Back in 2019 I became aware of a new player in the managed WordPress hosting space: EasyWP by Namecheap. As a Namecheap customer (domain registrar) I was curious about their entry into this market and gave them a try. When I initially did performance tests, the platform was still very new and it showed. But now its October 2020 and the platform has matured. Let’s dig into the performance
How did we test EasyWP Performance?
To performance test EasyWP we first created an export of this blog and imported it into the WordPress instance that EasyWP stood up for us. After that we ran a series of tests:
- Authenticated Browsing
- 50 users, 100 minutes
- 500 users, 100 minutes
- Unauthenticated Browsing
- 200 users, 100 minutes
- 2000 users, 100 minutes
All tests data generators were distributed in the DigitalOcean data centers in New York City, London, and Singapore.
What do each of these test types mean?
- Authenticated Browsing – The load test user will authenticate and then browse around the front end of the website. In most cases this causes no caching to happen.
- Unauthenticated Browsing – The load test user browses around the front end of the website. No login is performed. In most cases this means that we’ll hit cached pages.
EasyWP Authenticated Browsing – 50 Users
The first test we ran was an authenticated browsing test with 50 concurrent users. We used this as our baseline, because we assumed that EasyWP would be able to handle it without any issues.

As you can see we settled in at around 40 req/s with few errors. Not bad for un-cached performance.

Next we look at the average and median response times. With a median just under 200ms, this seemed like fairly good performance for being authenticated and with traffic distributed around the globe.

Finally, we take a look at the response time distribution. With the exception of the 100% outlier, 99% of all requests finished in under 660ms. This is great performance for an authenticated test.
EasyWP Authenticated Browsing – 500 Users
Our next test was the same as the previous test, except we increased the number of concurrent users by an order of magnitude. At this level, I expect things to fail when running the authenticated scenario. WordPress has awful performance without caching and you would need some seriously beefy infrastructure to absorb this number of authenticated requests.

As you can see things start off pretty great before going right off the rails. I’m not sure what is happening in the background at EasyWP, but I suspect that the service was scaling up while this test was running, otherwise we would have never made it to > 250 successful requests per second.

After the initial shock from the traffic volume, the median response time settled in at around 200ms. The average is much higher though, meaning we have some pretty serious outliers. These will likely show up in the response time distribution graph.

Finally we take a look at the response time distribution. Not entirely terrible given the amount of traffic we were throwing at EasyWP. 99% of requests completed in ~6.4 seconds. The outliers here were BIG though which skewed the average response time data.
EasyWP Unauthenticated Browsing – 200 Users
Next we move on to unauthenticated front end browsing. This is the use case that most manged WordPress hosting platforms optimize for (because 99% of traffic falls into this category). Let’s see how EasyWP does.

As expected for the unauthenticated baseline scenario, EasyWP did well. We settled in at around ~160 requests per seconds with very few errors throughout the entire duration of the test.

The response time graph looks solid. The median stayed at right around 190ms which is to be expected on a test with load generators spread across the globe. The average is a bit higher, so we probably had some outliers. Lets look at the distribution to see.

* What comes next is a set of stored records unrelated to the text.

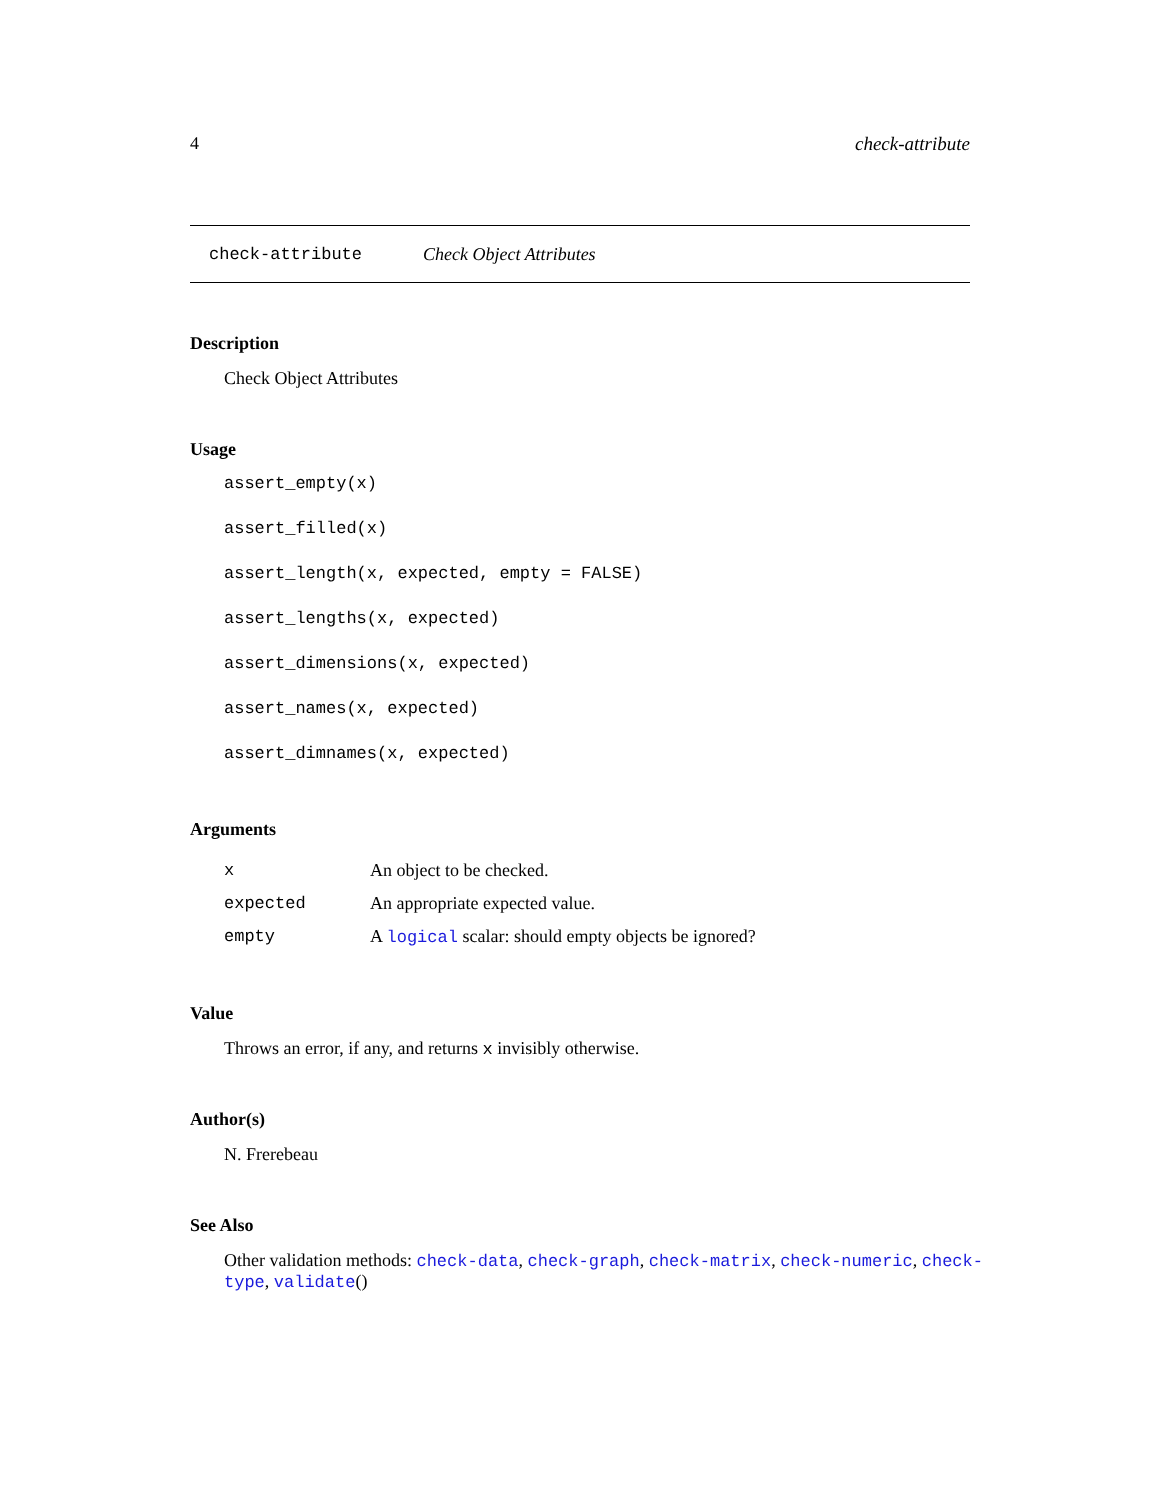4 check-attribute
check-attribute Check Object Attributes
Description
Check Object Attributes
Usage
assert_empty(x)
assert_filled(x)
assert_length(x, expected, empty = FALSE)
assert_lengths(x, expected)
assert_dimensions(x, expected)
assert_names(x, expected)
assert_dimnames(x, expected)
Arguments
| x | An object to be checked. |
| expected | An appropriate expected value. |
| empty | A logical scalar: should empty objects be ignored? |
Value
Throws an error, if any, and returns x invisibly otherwise.
Author(s)
N. Frerebeau
See Also
Other validation methods: check-data, check-graph, check-matrix, check-numeric, check-type, validate()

99% of requests finished in 820ms, with the outlier at 100% being 12 seconds. I honestly expected the 99% number to be a bit lower, but it’s still in a fine range for a load test of this size.
EasyWP Unauthenticated Browsing – 2000 Users
Finally we take a look at what happens to performance on EasyWP when we increase the size of the load test by an order of magnitude. Some hosts handle this test fine, others struggle. So let’s get to it.

EasyWP performed well in this test (ignore the spike, that was a reporting problem). We settled in at around ~1400 requests per second with very few errors. If you do the math, that’s 120M requests per day.

The performance on the 2000 user test was very similar to the 200 user test, which is great for EasyWP. Normally an order of magnitude increase in users would see a decrease in performance, but EasyWP handled it well.

The response time distribution was also strikingly similar to the 200 user test. The only change is that the 100% outlier is a lot higher, which is to be expected when working at a higher scale.
EasyWP Performance Conclusions
In general the performance of EasyWP was solid, especially considering how cost-effective it is. Is it the fastest WordPress host that we’ve tested? No. But it is in the top 2-3 for managed hosts in the performance per dollar category. EasyWP is definitely worth giving a try.